AIM OF THE EXERCISE
Pull every line containing "plant" from the data.

[DATA — start]

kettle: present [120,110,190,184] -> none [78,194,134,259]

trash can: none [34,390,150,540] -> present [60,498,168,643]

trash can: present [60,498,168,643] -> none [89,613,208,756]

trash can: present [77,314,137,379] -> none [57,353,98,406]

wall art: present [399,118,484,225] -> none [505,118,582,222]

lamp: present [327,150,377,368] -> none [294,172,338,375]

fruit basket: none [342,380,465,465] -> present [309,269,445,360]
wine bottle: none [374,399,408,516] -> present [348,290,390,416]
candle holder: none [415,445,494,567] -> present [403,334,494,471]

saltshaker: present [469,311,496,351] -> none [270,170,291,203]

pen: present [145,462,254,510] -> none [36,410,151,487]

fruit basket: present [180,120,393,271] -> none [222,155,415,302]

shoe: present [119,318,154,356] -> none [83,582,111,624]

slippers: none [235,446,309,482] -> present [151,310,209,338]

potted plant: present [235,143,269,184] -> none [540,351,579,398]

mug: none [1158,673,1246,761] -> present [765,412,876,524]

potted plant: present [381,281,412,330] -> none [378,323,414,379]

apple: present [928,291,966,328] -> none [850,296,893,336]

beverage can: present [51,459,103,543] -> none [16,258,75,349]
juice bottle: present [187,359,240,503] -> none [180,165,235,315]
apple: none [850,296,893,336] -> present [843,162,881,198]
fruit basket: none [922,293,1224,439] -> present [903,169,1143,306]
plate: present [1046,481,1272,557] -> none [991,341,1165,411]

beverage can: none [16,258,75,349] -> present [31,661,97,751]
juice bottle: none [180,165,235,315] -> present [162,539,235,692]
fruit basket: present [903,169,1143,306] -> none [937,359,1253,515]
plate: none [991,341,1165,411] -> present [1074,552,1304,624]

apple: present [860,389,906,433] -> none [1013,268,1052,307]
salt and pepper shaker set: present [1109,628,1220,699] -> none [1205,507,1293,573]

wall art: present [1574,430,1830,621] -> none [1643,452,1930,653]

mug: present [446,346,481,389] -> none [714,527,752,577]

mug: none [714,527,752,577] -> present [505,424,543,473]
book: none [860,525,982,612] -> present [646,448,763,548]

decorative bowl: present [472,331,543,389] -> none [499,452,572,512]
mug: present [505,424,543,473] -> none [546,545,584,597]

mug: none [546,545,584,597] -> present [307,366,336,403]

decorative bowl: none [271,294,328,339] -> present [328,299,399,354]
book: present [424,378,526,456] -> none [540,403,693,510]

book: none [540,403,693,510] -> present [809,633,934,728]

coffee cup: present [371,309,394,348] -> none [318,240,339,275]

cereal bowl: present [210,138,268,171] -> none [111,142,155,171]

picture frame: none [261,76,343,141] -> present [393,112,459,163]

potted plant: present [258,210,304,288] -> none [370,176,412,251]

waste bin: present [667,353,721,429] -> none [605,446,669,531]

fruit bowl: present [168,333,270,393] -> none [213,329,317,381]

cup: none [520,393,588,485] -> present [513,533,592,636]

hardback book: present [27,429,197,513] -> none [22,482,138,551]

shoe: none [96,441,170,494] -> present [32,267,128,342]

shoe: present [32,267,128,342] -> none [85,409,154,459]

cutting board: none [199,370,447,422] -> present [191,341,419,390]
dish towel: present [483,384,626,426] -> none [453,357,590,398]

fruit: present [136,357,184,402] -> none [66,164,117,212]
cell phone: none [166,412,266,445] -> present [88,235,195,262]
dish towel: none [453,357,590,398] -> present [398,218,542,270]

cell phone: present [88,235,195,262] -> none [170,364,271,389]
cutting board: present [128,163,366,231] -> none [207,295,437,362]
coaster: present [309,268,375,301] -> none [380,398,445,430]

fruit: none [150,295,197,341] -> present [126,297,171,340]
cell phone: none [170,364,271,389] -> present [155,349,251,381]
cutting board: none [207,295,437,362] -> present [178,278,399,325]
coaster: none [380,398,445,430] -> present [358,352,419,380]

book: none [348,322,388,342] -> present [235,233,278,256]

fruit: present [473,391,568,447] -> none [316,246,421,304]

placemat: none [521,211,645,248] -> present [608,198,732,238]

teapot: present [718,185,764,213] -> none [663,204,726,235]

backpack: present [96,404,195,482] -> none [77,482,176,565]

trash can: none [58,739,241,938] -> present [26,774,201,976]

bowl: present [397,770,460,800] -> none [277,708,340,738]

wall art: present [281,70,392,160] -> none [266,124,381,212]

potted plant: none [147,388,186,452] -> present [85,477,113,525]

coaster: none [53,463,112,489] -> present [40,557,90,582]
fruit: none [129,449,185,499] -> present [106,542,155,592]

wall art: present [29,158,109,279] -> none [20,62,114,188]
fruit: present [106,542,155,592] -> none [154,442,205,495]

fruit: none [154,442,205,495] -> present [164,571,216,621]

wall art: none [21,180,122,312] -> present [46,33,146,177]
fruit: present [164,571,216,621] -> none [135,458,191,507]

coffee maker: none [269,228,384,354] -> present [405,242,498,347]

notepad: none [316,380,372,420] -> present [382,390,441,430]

[DATA — finish]

RESULT OF THE TASK
potted plant: present [235,143,269,184] -> none [540,351,579,398]
potted plant: present [381,281,412,330] -> none [378,323,414,379]
potted plant: present [258,210,304,288] -> none [370,176,412,251]
potted plant: none [147,388,186,452] -> present [85,477,113,525]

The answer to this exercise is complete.